A Mammoth Mess
The organization’s increased focus on the Web has required an internal shift, too.
“More people are aware that the site is not only a communication tool, it’s also a relationship-building tool, and this is a way of actually bringing revenue into the organization,” Conkerton says.
“New Orleanians, in general, have become a lot more comfortable using the Web for transactions,” she says, citing a rise in online banking and bill paying in the area post-Katrina. “Blogging became the way evacuees knew what was going on back home. So we’ve all become a lot more Web-savvy than we used to be.”
The number of people purchasing and renewing memberships online is up. As of July, ANI already had raised roughly $200,000 online for the year, more than it’s brought in through the Web in any prior year.

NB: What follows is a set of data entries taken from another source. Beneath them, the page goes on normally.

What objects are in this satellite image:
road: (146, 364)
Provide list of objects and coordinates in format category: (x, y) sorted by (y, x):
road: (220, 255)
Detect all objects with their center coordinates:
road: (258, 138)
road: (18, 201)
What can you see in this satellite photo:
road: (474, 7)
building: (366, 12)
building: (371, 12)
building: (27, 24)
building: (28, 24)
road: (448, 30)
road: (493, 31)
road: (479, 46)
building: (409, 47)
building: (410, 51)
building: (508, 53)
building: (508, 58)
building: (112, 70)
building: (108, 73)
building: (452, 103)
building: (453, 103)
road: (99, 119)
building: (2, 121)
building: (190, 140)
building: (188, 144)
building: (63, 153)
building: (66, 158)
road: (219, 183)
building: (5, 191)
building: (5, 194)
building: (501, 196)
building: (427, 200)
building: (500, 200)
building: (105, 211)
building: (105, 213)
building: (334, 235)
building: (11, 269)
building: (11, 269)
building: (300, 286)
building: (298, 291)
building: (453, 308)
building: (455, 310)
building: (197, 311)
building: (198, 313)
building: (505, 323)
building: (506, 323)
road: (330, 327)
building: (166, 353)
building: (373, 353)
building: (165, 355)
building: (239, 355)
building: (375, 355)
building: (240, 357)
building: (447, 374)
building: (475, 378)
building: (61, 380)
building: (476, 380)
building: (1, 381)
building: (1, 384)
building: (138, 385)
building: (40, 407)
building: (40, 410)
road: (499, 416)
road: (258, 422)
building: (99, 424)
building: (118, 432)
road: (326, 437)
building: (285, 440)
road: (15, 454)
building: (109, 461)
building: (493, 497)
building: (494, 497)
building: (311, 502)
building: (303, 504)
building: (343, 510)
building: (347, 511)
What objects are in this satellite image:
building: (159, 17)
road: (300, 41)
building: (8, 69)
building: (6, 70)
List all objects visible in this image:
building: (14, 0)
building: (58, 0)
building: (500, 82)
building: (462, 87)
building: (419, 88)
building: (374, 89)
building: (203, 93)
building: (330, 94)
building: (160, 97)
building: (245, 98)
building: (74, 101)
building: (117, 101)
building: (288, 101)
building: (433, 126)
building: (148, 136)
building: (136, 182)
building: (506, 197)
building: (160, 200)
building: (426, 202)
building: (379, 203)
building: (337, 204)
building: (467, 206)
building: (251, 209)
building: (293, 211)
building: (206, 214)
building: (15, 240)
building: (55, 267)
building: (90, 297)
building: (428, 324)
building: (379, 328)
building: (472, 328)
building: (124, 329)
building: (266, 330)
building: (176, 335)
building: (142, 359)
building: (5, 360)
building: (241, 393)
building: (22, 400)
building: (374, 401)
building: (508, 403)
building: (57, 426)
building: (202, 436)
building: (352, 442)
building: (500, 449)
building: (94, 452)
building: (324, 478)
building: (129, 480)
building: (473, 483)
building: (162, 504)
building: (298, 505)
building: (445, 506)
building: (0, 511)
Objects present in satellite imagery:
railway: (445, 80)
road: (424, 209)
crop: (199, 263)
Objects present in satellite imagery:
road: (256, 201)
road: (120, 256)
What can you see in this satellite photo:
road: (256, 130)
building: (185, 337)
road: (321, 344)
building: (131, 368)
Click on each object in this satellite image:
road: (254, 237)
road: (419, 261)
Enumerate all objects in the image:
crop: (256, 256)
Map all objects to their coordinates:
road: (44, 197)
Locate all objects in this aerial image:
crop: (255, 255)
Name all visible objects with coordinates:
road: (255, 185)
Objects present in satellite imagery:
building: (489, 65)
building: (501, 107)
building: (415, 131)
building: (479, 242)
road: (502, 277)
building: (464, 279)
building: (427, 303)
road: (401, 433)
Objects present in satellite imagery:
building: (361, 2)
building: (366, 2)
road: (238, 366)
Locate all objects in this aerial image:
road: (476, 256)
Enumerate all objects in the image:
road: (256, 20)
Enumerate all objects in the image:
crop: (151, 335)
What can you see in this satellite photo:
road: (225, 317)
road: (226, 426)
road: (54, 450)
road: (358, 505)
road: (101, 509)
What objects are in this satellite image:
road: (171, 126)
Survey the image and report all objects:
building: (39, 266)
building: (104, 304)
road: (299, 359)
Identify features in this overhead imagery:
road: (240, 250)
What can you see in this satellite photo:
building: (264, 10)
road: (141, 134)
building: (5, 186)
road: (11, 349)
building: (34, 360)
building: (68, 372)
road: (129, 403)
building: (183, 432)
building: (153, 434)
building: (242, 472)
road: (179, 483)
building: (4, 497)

Conkerton says at the same time the organization reached out for gifts of all sizes via the Web, it touched base with its major donors — those who had given ANI $10,000 or more in a given year — by phone or e-mail as soon as it was able. Several of those contacts yielded additional donations, many from corporate donors whose companies had emergency funding available to organizations affected by the storm. Fundraising events were held in Aspen, Colo., New York and Cincinnati; and the entire zoo and aquarium industry embraced Audubon’s recovery during “Audubon October,” an awareness and fund drive held on site at facilities nationwide. A number of donors also joined ANI’s board as “huggers” to greet and — literally — hug the 66,000 guests admitted to the zoo for free when it first reopened Thanksgiving weekend.
In the months following the hurricane, giving to the Katrina recovery effort became less of a knee-jerk reaction and more of a thought process, as people began asking deeper questions about the future of New Orleans: Is it coming back? Will it survive?